▶ **SOAL LATIHAN A**
Menurut ulasan buku Heart of Darkness, mengapa penulis ulasan kesulitan memastikan karakter mana yang sedang berbicara?
▶ **SOAL LATIHAN B**
Teruskan ulasan buku Heart of Darkness mulai setelah kalimat terakhirnya.

#### KUTIPAN ####

WELCOME

For everyone who love classical stories
from many centuries until millenium
with some great story-teller around the world
these is just some compilation of epic-stories
that I've read and loved so many times
... an everlasting stories and memories ...

Translate

Sunday, June 29, 2014

Books "HEART OF DARKNESS"

Books “KEGELAPAN JIWA”
Judul Asli : HEART OF DARKNESS
Copyright © Joseph Conrad, 1899
From Penguin Popular Classic, 1994
Penerbit Liris
Alih Bahasa : Dian Vita Ellyati
Editor : Sandiantoro
Proof-reader : Indri Tjahjani
Lay-out : Metta Fauziyah
Desain Sampul : Andy FN | byzantiumcreative@yahoo.com
Cetakan I : September 2010 ; 168 hlm ; ISBN 978-602-95980-3-2
Rate : 2.5 of 5
~ Conclusion in English at the bottom post ~

Membaca buku yang lumayan tipis ini ternyata memakan waktu lebih lama untuk menuntaskan hingga halaman terakhir. Halangan pertama, edisi terjemahan yang sangat menyedihkan, ibarat membaca satu paragraf penuh ‘tulisan’ yang kuketahui berbahasa Indonesia, namun nyaris tak bisa kupahami maknanya. Halangan kedua, gaya penulisan Joseph Conrad yang tampaknya memadukan penggunaan kata-kata yang bisa dikatakan ‘puitis’ atau menurut istilahku : berisikan pengungkapan panjang lebar yang hanya bisa ditangkap sekelumit makna sebenarnya ... dan acapkali tak mampu diselami apa maksud sang penulis karena menggunakan metafora yang unik. Halangan ketiga, kesulitan untuk memastikan siapa ‘karakter’ yang sedang ‘berbicara’ ... karena pergantian adegan antara sosok Marlow dan Kurtz, bahkan sang narator, tidak terlalu jelas, ditambah dengan terjemahan yang susah payah untuk diikuti alurnya.



Kisah ini dibuka oleh sosok bernama Marlow – pemuda asal Inggris yang memiliki semangat tinggi dan ditunjuk untuk menjadi nahkoda kapal uap memasuki pedalaman Afrika dengan misi khusus dari perwakilan perdagangan Belgia, untuk mengangkut ‘dagangan-penting’ serta mencari pria bernama Kurtz yang diketahui berada di pelosok belantara Afrika. Bertindak selaku narator, sosok Marlow yang telah berusia lanjut, menuturkan pengalaman pertamanya memasuki belantara Afrika. Naif dan dipicu semangat untuk melakukan aksi yang menegangkan, petualangan yang mendebarkan, tiada yang bisa mempersiapkan hati serta jiwa pemuda Marlow saat menyaksikan dari dekat kehidupan peradaban masyarakat Afrika (tepatnya di wilayah Kongo) pada masa koloni kerajaan Belgia. Dari uraian, ditangkap bahwa sumber utama ‘perdagangan’ adalah gading yang bernilai tinggi dan sangat sulit untuk dikumpulkan (dan berbahaya pula bagi para pemburu yang tak berpengalaman).

#### ITEM YANG DIBERIKAN ####

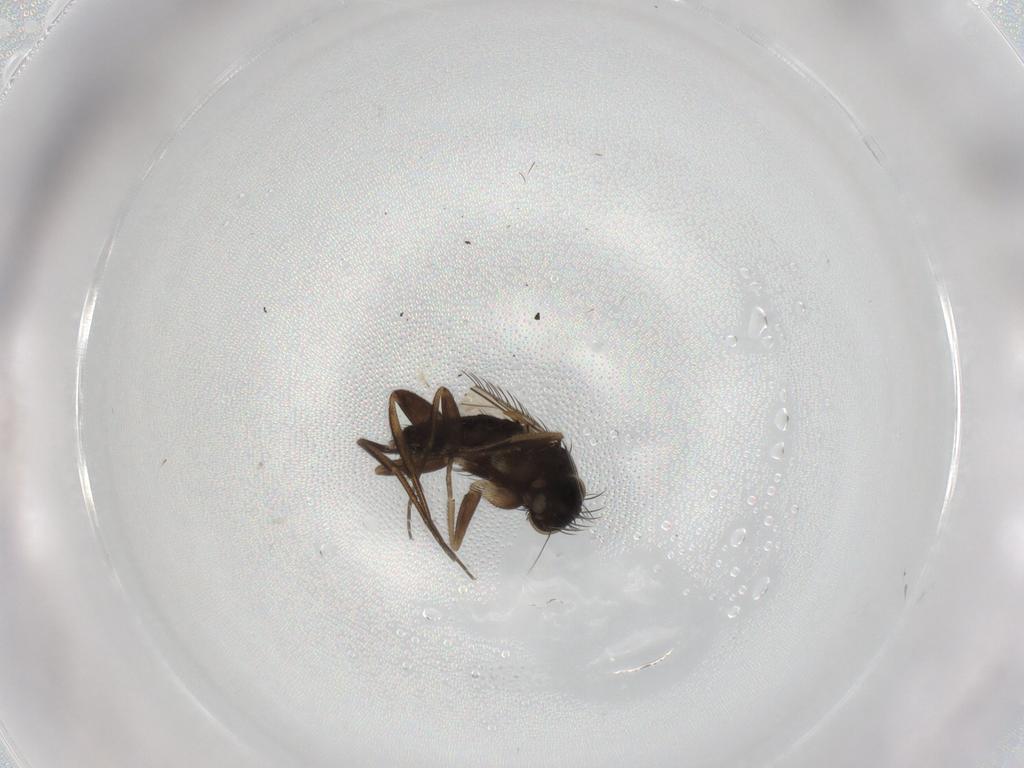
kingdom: Animalia
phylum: Arthropoda
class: Insecta
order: Diptera
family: Phoridae
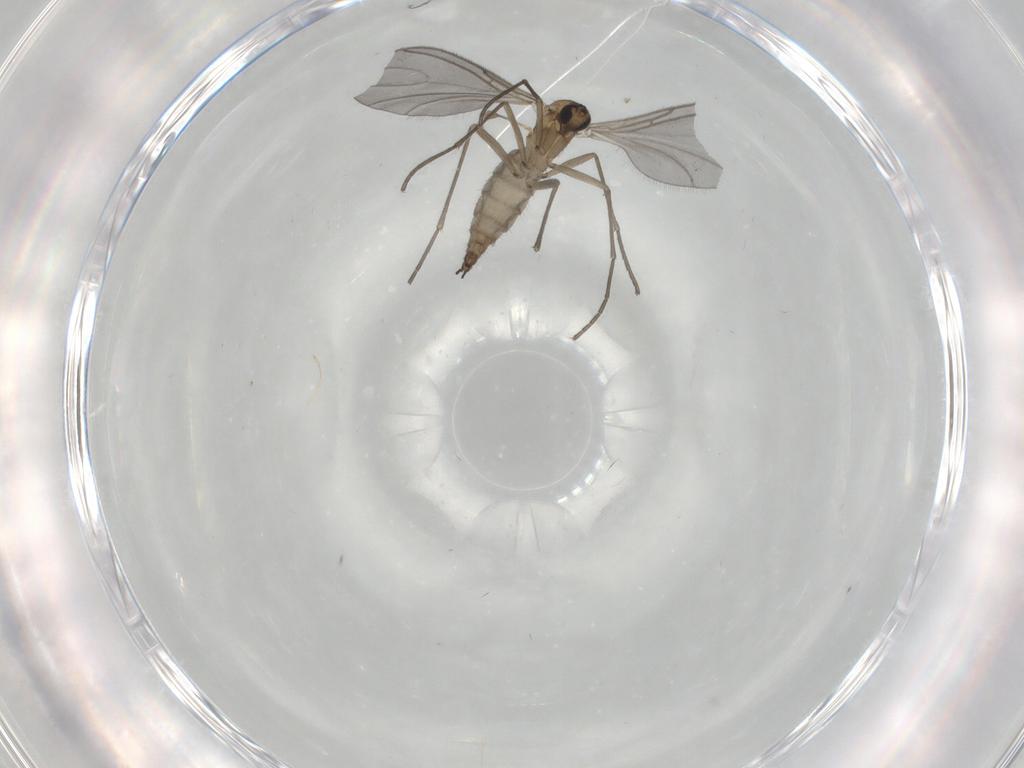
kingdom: Animalia
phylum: Arthropoda
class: Insecta
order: Diptera
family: Sciaridae
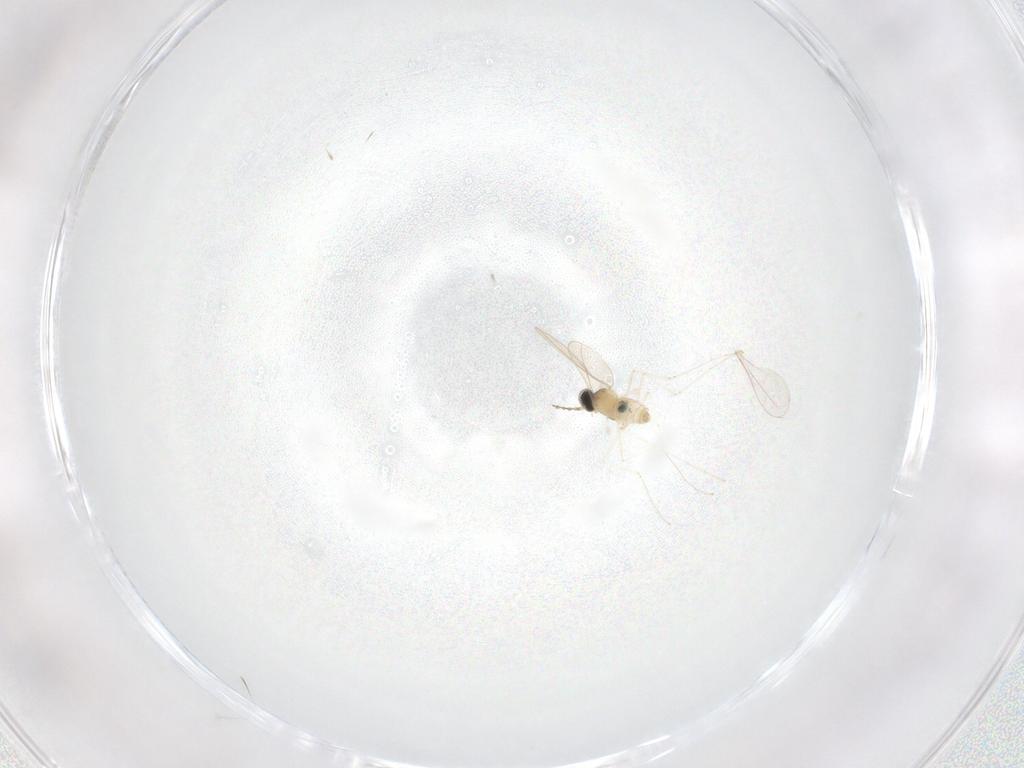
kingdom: Animalia
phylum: Arthropoda
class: Insecta
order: Diptera
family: Cecidomyiidae
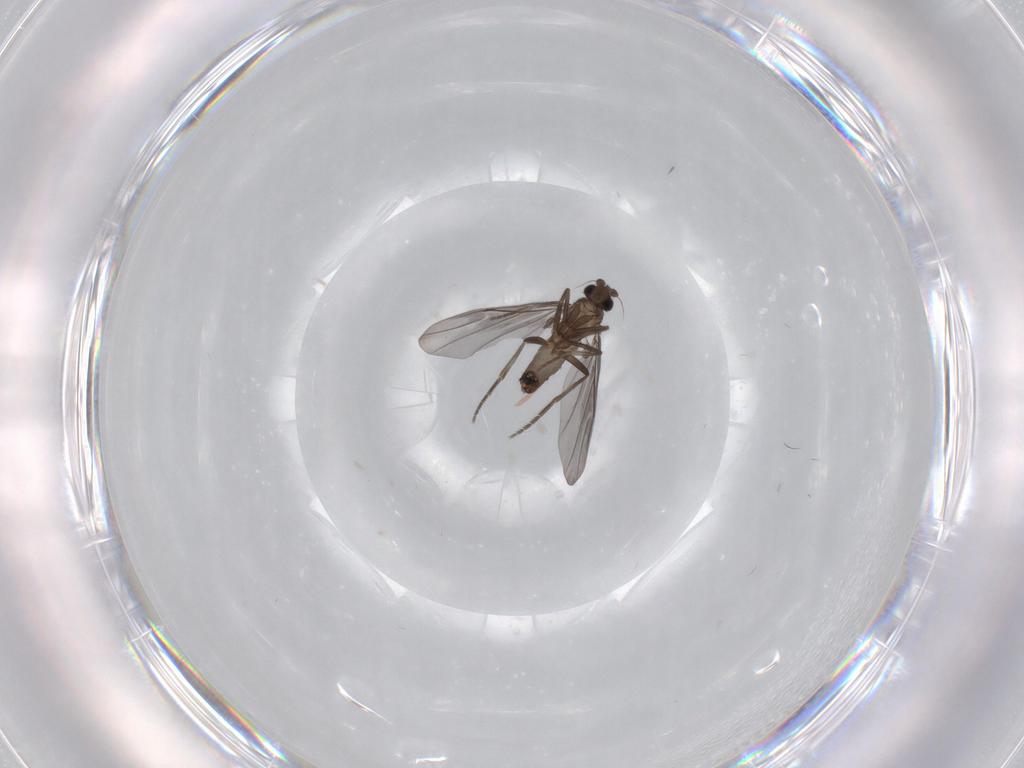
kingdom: Animalia
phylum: Arthropoda
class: Insecta
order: Diptera
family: Phoridae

####

▶ **JAWABAN SOAL A**
Pergantian adegan antara sosok Marlow dan Kurtz, bahkan sang narator, tidak terlalu jelas. Terjemahannya pun susah payah untuk diikuti alurnya.

▶ **JAWABAN SOAL B**
Secara perlahan, pembaca dibawa memasuki dunia lain, menyaksikan perlakuan orang-orang kulit putih terhadap penduduk asli yang bisa diibaratkan makhluk tak berharga, hanya bisa dimanfaatkan tenaganya semaksimal mungkin. Perdagangan lain yang tak disembunyikan bahkan disahkan oleh hukum sert otoritas setempat, perdagangan budak antara sesama kaum Afrika. Mereka ditangkap dari desa masing-masing, hanya dipilih yang cukup sehat dan muda, sisanya dibunuh. Kebebasan apa pun lenyap, hak kehidupan kaum budak ini ditentukan sangat tipis batasnya dengan hewan peliharaan, yang acapkali mendapat perlakuan lebih baik. Dirantai di leher dan kaki, diharuskan mengangkut hasil tambang menelusuri medan yang berat dan jauh, tanpa ransum ataupun bekal yang memadai. Jika ada yang tewas, tubuhnya dibiarkan begitu saja untuk digantikan budak lain yang tak kalah menyedihkan kondisinya.

Ketidak-pedulian akan keberadaan kaum Afrika yang digambarkan sebagai ‘makhluk primitif’ ... bodoh, tidak berbudaya, kanibal dan tidak memiliki akhlak atau pun moral, yang justru menjelang akhir kisah menjadi sebuah kontradiksi pada pemikiran Marlow. Pergulatan dalam benak serta jiwa Marlow, terungkap cukup jelas sepanjang deskripsi yang ia tuturkan. Antara rasa takut dan keingin-tahuan menelusuri dunia yang sama sekali berbeda, antara rasa jijik hingga muak, bergulat dengan perasaan manusiawi dari hati nuraninya. Dengan menggunakan sosok Kurtz sebagai pedoman moral – pria yang tak pernah dikenal selain legenda akan keahliannya sebagai pemburu gading ternama, karakter Marlow akhirnya harus berhadapan dengan realita bahwa kepahlawanan yang diagung-agungkan oleh masyarakat (terutama kalangan penguasa Eropa), ternyata justru berbalik 180 derajat yang mengguncang batinnya.

Kurtz sang pemburu gading yang legendaris, tidak lagi memiliki sosok pria perkasa, fisiknya hancur beserta jiwanya, berontak akan misi yang mengharuskan dirinya meraup keuntungan sebanyak-banyaknya dari peradaban yang masih perawan dengan cara apa pun (termasuk melenyapkan siapa pun yang dianggap sebagai penghalang), dan hati nurani yang akhirnya mengakui makhluk-makhluk yang dianggap primitif dan tak berbudaya itu juga manusia, dengan akhlak dan moral yang masih polos. Heart of Darkness – mengisahkan perjalanan manusia menelusuri kegelapan pikiran manusia diujung kegilaan, mempertanyakan kebenaran, terombang-ambing antara realita dunia nyata dengan realita dunia impian. Jika pada kisah King Solomon’s Mines karya H.G. Haardrad, digambarkan kaum kulit putih sebagai perwujudan peradaban yang lebih maju, dibandingkan dengan kaum Afrika yang primitif dan kanibal, maka Heart of Darkness bisa dikatakan merupakan sudut pandang dari sisi yang berbeda pada situasi yang serupa.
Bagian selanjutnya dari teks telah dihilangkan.